Em anos mais recentes, Leirner vinha se posicionando sobre o mercado e os artistas, suas idiossincrasias, apontando para a crescente pasteurização da produção atual e afirmando a impossibilidade do florescimento da crítica dentro de um contexto extremo de consumo. Uma de suas últimas entrevistas está publicada no catálogo da mostra “AI-5: Ainda não terminou de acabar”, realizada no Instituto Tomie Ohtake, em 2018, na qual afirmou: “Estamos na grande época do consumo e das notícias pelo Instagram, Facebook… Hoje, a coisa real mesmo, colocada com inteligência, vai ser apenas vista por um grupo que já está a par”.

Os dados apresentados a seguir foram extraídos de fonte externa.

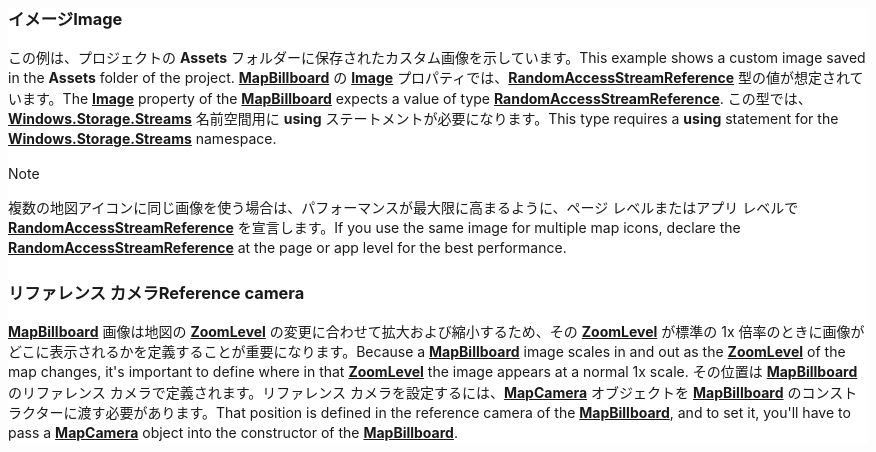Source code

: ### <a name="image"></a><span data-ttu-id="e165e-155">イメージ</span><span class="sxs-lookup"><span data-stu-id="e165e-155">Image</span></span>

<span data-ttu-id="e165e-156">この例は、プロジェクトの **Assets** フォルダーに保存されたカスタム画像を示しています。</span><span class="sxs-lookup"><span data-stu-id="e165e-156">This example shows a custom image saved in the **Assets** folder of the project.</span></span> <span data-ttu-id="e165e-157">[  **MapBillboard**](https://docs.microsoft.com/uwp/api/windows.ui.xaml.controls.maps.mapbillboard) の [**Image**](https://docs.microsoft.com/uwp/api/windows.ui.xaml.controls.maps.mapbillboard.Image) プロパティでは、[**RandomAccessStreamReference**](https://msdn.microsoft.com/library/windows/apps/hh701813) 型の値が想定されています。</span><span class="sxs-lookup"><span data-stu-id="e165e-157">The [**Image**](https://docs.microsoft.com/uwp/api/windows.ui.xaml.controls.maps.mapbillboard.Image) property of the [**MapBillboard**](https://docs.microsoft.com/uwp/api/windows.ui.xaml.controls.maps.mapbillboard) expects a value of type [**RandomAccessStreamReference**](https://msdn.microsoft.com/library/windows/apps/hh701813).</span></span> <span data-ttu-id="e165e-158">この型では、[**Windows.Storage.Streams**](https://msdn.microsoft.com/library/windows/apps/br241791) 名前空間用に **using** ステートメントが必要になります。</span><span class="sxs-lookup"><span data-stu-id="e165e-158">This type requires a **using** statement for the [**Windows.Storage.Streams**](https://msdn.microsoft.com/library/windows/apps/br241791) namespace.</span></span>

>[!NOTE]
><span data-ttu-id="e165e-159">複数の地図アイコンに同じ画像を使う場合は、パフォーマンスが最大限に高まるように、ページ レベルまたはアプリ レベルで [**RandomAccessStreamReference**](https://msdn.microsoft.com/library/windows/apps/hh701813) を宣言します。</span><span class="sxs-lookup"><span data-stu-id="e165e-159">If you use the same image for multiple map icons, declare the [**RandomAccessStreamReference**](https://msdn.microsoft.com/library/windows/apps/hh701813) at the page or app level for the best performance.</span></span>

### <a name="reference-camera"></a><span data-ttu-id="e165e-160">リファレンス カメラ</span><span class="sxs-lookup"><span data-stu-id="e165e-160">Reference camera</span></span>

 <span data-ttu-id="e165e-161">[  **MapBillboard**](https://docs.microsoft.com/uwp/api/windows.ui.xaml.controls.maps.mapbillboard) 画像は地図の [**ZoomLevel**](https://docs.microsoft.com/uwp/api/windows.ui.xaml.controls.maps.mapcontrol.ZoomLevel) の変更に合わせて拡大および縮小するため、その [**ZoomLevel**](https://docs.microsoft.com/uwp/api/windows.ui.xaml.controls.maps.mapcontrol.ZoomLevel) が標準の 1x 倍率のときに画像がどこに表示されるかを定義することが重要になります。</span><span class="sxs-lookup"><span data-stu-id="e165e-161">Because a [**MapBillboard**](https://docs.microsoft.com/uwp/api/windows.ui.xaml.controls.maps.mapbillboard) image scales in and out as the [**ZoomLevel**](https://docs.microsoft.com/uwp/api/windows.ui.xaml.controls.maps.mapcontrol.ZoomLevel) of the map changes, it's important to define where in that [**ZoomLevel**](https://docs.microsoft.com/uwp/api/windows.ui.xaml.controls.maps.mapcontrol.ZoomLevel) the image appears at a normal 1x scale.</span></span> <span data-ttu-id="e165e-162">その位置は [**MapBillboard**](https://docs.microsoft.com/uwp/api/windows.ui.xaml.controls.maps.mapbillboard) のリファレンス カメラで定義されます。リファレンス カメラを設定するには、[**MapCamera**](https://docs.microsoft.com/uwp/api/windows.ui.xaml.controls.maps.mapcamera) オブジェクトを [**MapBillboard**](https://docs.microsoft.com/uwp/api/windows.ui.xaml.controls.maps.mapbillboard) のコンストラクターに渡す必要があります。</span><span class="sxs-lookup"><span data-stu-id="e165e-162">That position is defined in the reference camera of the [**MapBillboard**](https://docs.microsoft.com/uwp/api/windows.ui.xaml.controls.maps.mapbillboard), and to set it, you'll have to pass a [**MapCamera**](https://docs.microsoft.com/uwp/api/windows.ui.xaml.controls.maps.mapcamera) object into the constructor of the [**MapBillboard**](https://docs.microsoft.com/uwp/api/windows.ui.xaml.controls.maps.mapbillboard).</span></span>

Neste momento de homenagem, não é tarefa fácil tentar abordar uma produção tão potente e que se expande por quase 60 anos. São muitas fases, diferentes conjuntos e materiais, poéticas e discursos, irreverências e referências, sempre marcadas por profundas contestações. Ao longo de sua vida, o artista impôs questões essenciais ao sistema da arte, ao comércio, à criação, à autoria, à originalidade, à apropriação, à circulação, à participação, à erudição e ao popular. Estes questionamentos não começaram e não terminam com Nelson Leirner – mas, certamente, tornaram-se muito mais interessante com suas contribuições.